_Exercise instructions_:
Please print the forum post below about tying weights with Flux layers, word for word from start to finish.

_Document extract_:
Tied weights using Flux layers #1592

dfenn · 2021-05-07T17:25:36Z

I'm trying to build an autoencoder that uses both conv and dense layers, and I'd like to tie the weights. #488 demonstrates how to do this for dense layers by not using the Flux Dense type and instead using the encoder's weights directly.

Is there a way to accomplish something similar while still using Flux-defined layer types, such as Conv? I've tried manually setting the decoder parameters in the loss function; something like this:


mutable struct AE_tied
    encoder
    decoder

    weights_encoder
    weights_decoder
end

AE_tied(encoder, decoder) = AE_tied(encoder, decoder, params(encoder), params(decoder))

function (a::AE_tied)(x)
    x = a.encoder(x)

_Recorded information_:

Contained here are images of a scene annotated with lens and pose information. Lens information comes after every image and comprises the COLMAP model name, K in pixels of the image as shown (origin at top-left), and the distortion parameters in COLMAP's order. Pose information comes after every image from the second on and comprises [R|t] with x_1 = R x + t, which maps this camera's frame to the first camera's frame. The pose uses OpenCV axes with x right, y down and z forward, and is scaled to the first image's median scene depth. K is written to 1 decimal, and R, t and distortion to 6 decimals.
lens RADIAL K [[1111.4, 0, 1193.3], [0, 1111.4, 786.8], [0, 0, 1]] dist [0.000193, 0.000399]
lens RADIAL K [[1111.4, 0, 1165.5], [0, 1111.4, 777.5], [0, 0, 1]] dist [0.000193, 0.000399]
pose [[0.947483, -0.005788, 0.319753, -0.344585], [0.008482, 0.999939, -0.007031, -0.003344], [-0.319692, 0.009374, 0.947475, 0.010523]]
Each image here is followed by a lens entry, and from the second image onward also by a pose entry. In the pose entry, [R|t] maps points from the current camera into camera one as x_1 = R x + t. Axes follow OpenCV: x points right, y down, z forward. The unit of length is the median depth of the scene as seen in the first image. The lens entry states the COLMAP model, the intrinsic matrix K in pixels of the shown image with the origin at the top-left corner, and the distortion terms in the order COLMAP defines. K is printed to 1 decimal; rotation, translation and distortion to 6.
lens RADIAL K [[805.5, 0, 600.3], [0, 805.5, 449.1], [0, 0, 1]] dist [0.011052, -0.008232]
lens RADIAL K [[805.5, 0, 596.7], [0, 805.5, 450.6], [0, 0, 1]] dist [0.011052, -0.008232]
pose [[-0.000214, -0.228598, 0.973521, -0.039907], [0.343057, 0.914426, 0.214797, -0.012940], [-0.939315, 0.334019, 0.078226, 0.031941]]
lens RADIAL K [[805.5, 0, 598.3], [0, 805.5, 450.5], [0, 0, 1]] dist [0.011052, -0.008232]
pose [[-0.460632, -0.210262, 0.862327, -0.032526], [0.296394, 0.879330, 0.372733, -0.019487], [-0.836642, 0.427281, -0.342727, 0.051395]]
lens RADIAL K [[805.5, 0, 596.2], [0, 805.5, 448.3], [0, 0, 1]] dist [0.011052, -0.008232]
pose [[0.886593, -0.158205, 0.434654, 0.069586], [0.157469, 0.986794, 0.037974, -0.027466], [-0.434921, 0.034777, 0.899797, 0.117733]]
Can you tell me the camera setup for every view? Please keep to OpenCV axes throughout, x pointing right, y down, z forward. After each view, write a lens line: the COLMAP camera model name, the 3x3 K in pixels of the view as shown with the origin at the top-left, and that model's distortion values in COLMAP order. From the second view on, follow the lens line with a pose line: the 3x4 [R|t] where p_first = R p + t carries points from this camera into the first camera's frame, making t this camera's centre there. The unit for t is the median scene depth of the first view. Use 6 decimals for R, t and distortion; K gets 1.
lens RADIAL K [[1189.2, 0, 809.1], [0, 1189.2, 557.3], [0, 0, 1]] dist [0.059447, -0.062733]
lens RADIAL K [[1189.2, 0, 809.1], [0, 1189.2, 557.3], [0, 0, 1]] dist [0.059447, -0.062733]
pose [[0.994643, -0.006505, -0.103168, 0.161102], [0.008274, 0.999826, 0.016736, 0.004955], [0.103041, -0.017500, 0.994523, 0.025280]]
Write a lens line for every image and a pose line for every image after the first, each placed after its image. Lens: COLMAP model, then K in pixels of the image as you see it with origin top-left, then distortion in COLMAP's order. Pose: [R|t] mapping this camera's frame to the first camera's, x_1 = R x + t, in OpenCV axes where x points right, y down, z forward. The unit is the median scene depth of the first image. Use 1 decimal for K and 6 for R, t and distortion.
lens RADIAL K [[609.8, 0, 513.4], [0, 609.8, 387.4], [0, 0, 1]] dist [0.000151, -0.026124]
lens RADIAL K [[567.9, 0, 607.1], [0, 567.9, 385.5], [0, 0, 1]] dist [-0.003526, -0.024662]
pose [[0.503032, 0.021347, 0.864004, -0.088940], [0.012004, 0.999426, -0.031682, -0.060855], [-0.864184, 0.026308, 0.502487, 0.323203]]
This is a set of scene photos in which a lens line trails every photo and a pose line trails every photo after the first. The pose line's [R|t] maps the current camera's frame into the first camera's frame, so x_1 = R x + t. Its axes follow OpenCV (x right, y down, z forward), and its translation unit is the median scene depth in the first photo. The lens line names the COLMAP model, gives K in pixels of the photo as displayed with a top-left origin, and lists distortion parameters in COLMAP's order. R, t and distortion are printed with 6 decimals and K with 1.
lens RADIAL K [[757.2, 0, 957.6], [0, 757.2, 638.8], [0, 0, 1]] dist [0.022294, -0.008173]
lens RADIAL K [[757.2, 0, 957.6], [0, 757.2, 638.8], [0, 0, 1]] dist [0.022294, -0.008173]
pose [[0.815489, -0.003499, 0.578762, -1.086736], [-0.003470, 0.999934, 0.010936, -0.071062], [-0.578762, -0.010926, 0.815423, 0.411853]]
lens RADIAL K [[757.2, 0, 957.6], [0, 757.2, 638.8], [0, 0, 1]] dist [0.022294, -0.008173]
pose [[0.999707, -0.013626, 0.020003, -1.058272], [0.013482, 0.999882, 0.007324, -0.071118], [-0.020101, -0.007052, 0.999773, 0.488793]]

_Response area_:
Tied weights using Flux layers #1592

dfenn · 2021-05-07T17:25:36Z

I'm trying to build an autoencoder that uses both conv and dense layers, and I'd like to tie the weights. #488 demonstrates how to do this for dense layers by not using the Flux Dense type and instead using the encoder's weights directly.

Is there a way to accomplish something similar while still using Flux-defined layer types, such as Conv? I've tried manually setting the decoder parameters in the loss function; something like this:


mutable struct AE_tied
    encoder
    decoder

    weights_encoder
    weights_decoder
end

AE_tied(encoder, decoder) = AE_tied(encoder, decoder, params(encoder), params(decoder))

function (a::AE_tied)(x)
    x = a.encoder(x)